The first section about K'tanu's life was interesting and turned out to be the best material in the novel. My trouble began in the second section which zooms to a futuristic time and introduces Chris, an anthropologist, along with clumps of researched information that should have been edited out, and, a strange author intrusion describing ludicrous fiction and attributing it to the ACLU. That bit of prose read like pot-shot, revenge-oriented fiction. Worse--it was out-of-the-blue and somewhat jarring--and not in a good way. Because the author chose to call out the ACLU, a real organization with real accomplishments, the result was to trigger my reader 'propaganda ahead' alert.
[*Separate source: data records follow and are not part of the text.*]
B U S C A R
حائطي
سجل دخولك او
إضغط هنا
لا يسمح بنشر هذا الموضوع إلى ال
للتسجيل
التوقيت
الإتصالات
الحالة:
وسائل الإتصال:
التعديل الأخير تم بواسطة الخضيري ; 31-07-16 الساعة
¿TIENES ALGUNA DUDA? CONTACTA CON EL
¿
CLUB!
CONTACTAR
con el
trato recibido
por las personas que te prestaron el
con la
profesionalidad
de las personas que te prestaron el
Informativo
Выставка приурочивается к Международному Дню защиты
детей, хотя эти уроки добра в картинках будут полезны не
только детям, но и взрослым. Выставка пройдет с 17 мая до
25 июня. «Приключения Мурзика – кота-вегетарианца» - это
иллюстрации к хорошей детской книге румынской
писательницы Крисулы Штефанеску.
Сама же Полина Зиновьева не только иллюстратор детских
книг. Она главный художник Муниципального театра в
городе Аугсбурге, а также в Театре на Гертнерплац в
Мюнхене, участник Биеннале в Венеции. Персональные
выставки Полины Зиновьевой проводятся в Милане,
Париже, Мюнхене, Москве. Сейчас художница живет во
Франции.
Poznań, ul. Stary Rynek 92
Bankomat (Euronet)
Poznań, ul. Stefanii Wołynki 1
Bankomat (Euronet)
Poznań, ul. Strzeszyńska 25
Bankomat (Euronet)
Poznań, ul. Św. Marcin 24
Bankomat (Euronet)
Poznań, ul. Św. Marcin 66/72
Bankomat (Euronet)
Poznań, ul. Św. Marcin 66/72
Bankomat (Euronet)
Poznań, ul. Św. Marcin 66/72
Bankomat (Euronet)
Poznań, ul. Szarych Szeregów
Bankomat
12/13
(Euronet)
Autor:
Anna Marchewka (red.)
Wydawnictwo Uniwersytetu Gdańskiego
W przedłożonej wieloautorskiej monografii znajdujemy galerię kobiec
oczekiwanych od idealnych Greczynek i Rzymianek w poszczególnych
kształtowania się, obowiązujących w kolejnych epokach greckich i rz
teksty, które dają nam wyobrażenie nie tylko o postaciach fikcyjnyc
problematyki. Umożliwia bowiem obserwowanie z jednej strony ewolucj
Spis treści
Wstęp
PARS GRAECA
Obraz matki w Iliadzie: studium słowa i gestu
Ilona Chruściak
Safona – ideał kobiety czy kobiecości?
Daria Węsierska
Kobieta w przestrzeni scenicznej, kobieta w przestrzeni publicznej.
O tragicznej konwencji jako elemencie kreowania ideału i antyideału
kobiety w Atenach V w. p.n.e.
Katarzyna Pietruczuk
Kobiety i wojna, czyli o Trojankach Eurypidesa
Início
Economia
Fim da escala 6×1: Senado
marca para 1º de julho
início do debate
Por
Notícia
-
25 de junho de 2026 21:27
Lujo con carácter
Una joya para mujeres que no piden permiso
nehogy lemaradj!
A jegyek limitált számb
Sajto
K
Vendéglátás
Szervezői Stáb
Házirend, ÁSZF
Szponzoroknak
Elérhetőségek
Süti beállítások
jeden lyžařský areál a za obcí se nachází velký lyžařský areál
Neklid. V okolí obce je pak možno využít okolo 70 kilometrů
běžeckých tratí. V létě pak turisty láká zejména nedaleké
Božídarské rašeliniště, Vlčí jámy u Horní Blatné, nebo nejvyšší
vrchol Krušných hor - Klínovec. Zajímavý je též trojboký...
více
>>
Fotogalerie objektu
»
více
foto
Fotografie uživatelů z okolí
I put that behind me in hope of getting on with the story. Unfortunately, the writing felt clunky (uninteresting vocabulary and simplistic descriptions without the magic of Hemmingway) and the characters spoke and moved like puppets being set up to further the author's agenda. Now, I don't have an issue with agendas--we all have them, but opinions and speeches have to feel organic. At one point, a character says, "All intelligent people believe in God." Fine. A character can say that, but time after time, I saw the author's hand in the puppet moving the character's mouth. The effect, the dream of the story, was lost for me, and I skimmed. And skimmed. Too much falling into arms and weeping, dull "I love you" dialogue. Unexciting chase scenes. Finally, I sensed that the entire story was to further an agenda about faith and cloning that was simplistic, one-sided, and without any true persuasive insights. Smart characters 'got it' while the evil ones didn't. The world was drawn in a way to allow the agenda to be right. Fiction should be much more interesting than that.
I will stop here because the novel made me grumpy and I won't inflict that on you. I don't mind disagreeing with an author, but the story, prose, and characters need to be more polished to make the journey, or debate, worthwhile. My apologies to Mr. Kemp, but I didn't like this novel.